** Exercices à traiter **
1) Recopiez, s'il vous plaît, le passage de l'extrait situé entre « J'essaie de décrire » et « Philippe de Saint-Denis. », bornes incluses.
2) Répondez aux questions suivantes d'après l'extrait.
(a) Dans quel théâtre a eu lieu la résidence de 2011 ?
(b) Que signifie le sigle FRAP ?
(c) Au sein de quelle république le FRAP existe-t-il ?

** Extrait **

J'essaie de décrire cette espèce de zone incertaine où l'on ne sait plus vraiment comment se construire (interview A.D. 2006).
Photo Marie-Pierre Cravedi |
On s’en souvient : le dernier pari d’écriture d’Alfred Dogbé, c’était cette pièce - Fête la paix ! – qu’il avait commencé à écrire sous la houlette de l’association A mots découverts lors d’une résidence 19 octobre au 25 novembre 2011 au Théâtre Gérard Philippe de Saint-Denis.
Pour une fois, Alfred n’était pas parti d’un récit – sa façon de transposer une nouvelle pour la scène : il avait écrit quelques scènes de façon à ce qu’elles soient aussitôt lues. Et c’est leur lecture par l’association qui l’avait galvanisé. Ses auditeurs étaient devenus des partenaires d’une écriture à venir.
Ces scènes écrites sur le pouce tournaient autour de l’existence, réelle ou fabriquée, d’un Front Révolutionnaire pour l’Action Populaire (FRAP) au sein de
la République de Cinibayi…
Dans une scène, un chiffon de papier – un tract du FRAP comme un sortilège – sème zizanie entre deux amis dont l’un déclare adhérer au FRAP dans une apologie du courage tout en déclarant que c’est une invention du gouvernement. L’autre ami, dans la scène suivante, se fait considérer comme un pleutre par sa propre femme :
TAMAR. - Toutes les filles rêvent d'un homme fort, un héros qui n'a peur de rien. Je te regarde trembler dans ta culotte. Je me dis : mon homme est un froussard mais je l'aime !
KASKO. - Honnêtement, je n'ai pas envie de souffrir et de mourir pour un truc que je ne comprends même pas.

** Documents fournis **
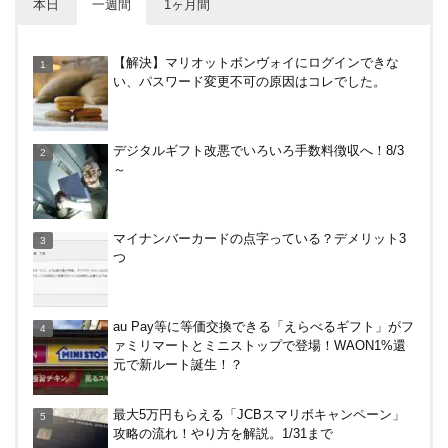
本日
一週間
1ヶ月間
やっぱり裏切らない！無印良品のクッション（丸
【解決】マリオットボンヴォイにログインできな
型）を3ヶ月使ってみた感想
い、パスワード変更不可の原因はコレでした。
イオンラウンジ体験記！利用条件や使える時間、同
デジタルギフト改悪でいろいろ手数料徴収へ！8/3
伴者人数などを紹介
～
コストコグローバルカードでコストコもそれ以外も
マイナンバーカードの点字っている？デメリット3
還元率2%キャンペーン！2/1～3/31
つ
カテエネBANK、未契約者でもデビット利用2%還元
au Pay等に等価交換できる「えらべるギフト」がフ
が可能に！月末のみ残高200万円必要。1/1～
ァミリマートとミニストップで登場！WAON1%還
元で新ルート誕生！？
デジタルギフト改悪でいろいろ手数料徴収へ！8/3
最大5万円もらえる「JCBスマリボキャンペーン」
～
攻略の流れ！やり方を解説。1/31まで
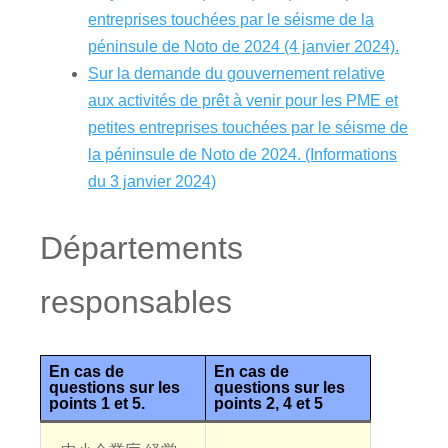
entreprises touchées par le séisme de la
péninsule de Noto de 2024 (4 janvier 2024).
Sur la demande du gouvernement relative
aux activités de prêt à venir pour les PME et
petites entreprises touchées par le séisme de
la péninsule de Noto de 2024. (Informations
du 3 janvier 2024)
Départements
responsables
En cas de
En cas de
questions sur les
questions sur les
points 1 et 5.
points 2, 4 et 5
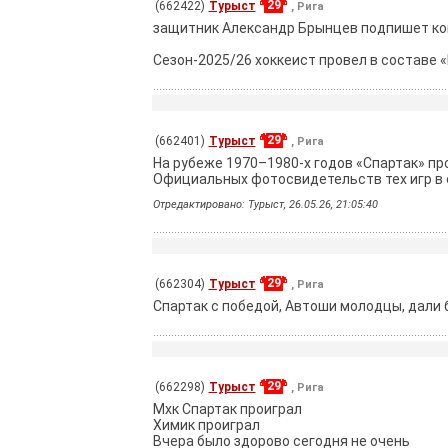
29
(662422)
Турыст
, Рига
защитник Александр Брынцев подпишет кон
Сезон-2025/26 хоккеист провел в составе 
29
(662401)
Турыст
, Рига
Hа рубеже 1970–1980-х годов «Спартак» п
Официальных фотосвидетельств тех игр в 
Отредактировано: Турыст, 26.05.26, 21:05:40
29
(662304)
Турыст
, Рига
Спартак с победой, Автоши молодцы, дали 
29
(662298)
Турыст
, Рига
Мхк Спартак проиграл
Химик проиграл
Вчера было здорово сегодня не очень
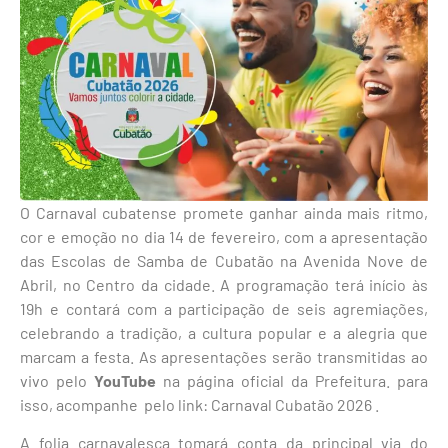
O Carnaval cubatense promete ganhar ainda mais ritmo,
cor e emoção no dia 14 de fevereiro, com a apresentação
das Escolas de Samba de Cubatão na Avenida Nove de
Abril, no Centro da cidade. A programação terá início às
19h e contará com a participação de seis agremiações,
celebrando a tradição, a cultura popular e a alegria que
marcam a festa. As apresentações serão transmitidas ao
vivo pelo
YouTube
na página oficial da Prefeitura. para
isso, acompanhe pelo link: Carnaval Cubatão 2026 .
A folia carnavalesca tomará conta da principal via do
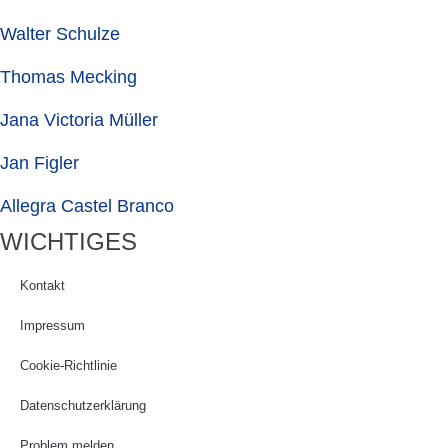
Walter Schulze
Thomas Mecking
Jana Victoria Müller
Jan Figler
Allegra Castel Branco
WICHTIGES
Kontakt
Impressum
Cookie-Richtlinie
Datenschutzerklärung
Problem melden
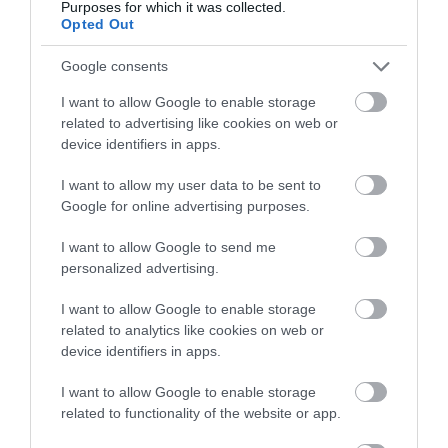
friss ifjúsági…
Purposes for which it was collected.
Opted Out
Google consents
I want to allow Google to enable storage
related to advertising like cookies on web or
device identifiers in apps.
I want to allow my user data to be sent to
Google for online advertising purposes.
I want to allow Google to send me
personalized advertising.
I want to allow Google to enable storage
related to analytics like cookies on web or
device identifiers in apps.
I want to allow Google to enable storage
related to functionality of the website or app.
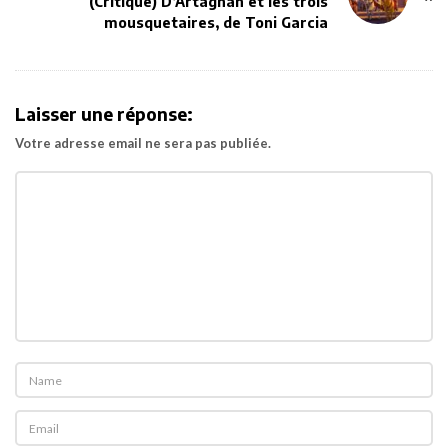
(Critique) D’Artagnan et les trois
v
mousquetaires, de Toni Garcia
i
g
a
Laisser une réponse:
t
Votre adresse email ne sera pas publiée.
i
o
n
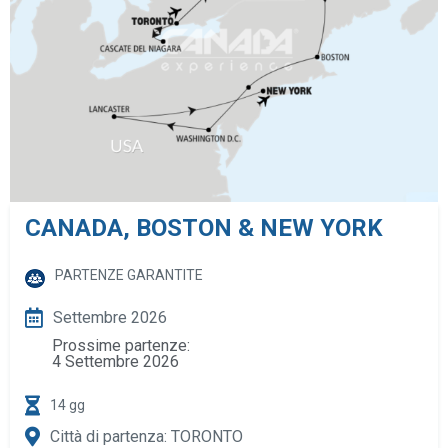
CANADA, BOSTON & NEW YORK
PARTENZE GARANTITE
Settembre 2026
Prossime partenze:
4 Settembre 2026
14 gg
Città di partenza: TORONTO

** Réponses dans l'ordre **
1)
J'essaie de décrire cette espèce de zone incertaine où l'on ne sait plus vraiment comment se construire (interview A.D. 2006).
Photo Marie-Pierre Cravedi |
On s’en souvient : le dernier pari d’écriture d’Alfred Dogbé, c’était cette pièce - Fête la paix ! – qu’il avait commencé à écrire sous la houlette de l’association A mots découverts lors d’une résidence 19 octobre au 25 novembre 2011 au Théâtre Gérard Philippe de Saint-Denis.

2)
(a) Au Théâtre Gérard Philippe de Saint-Denis.
(b) Front Révolutionnaire pour l'Action Populaire.
(c) La République de Cinibayi.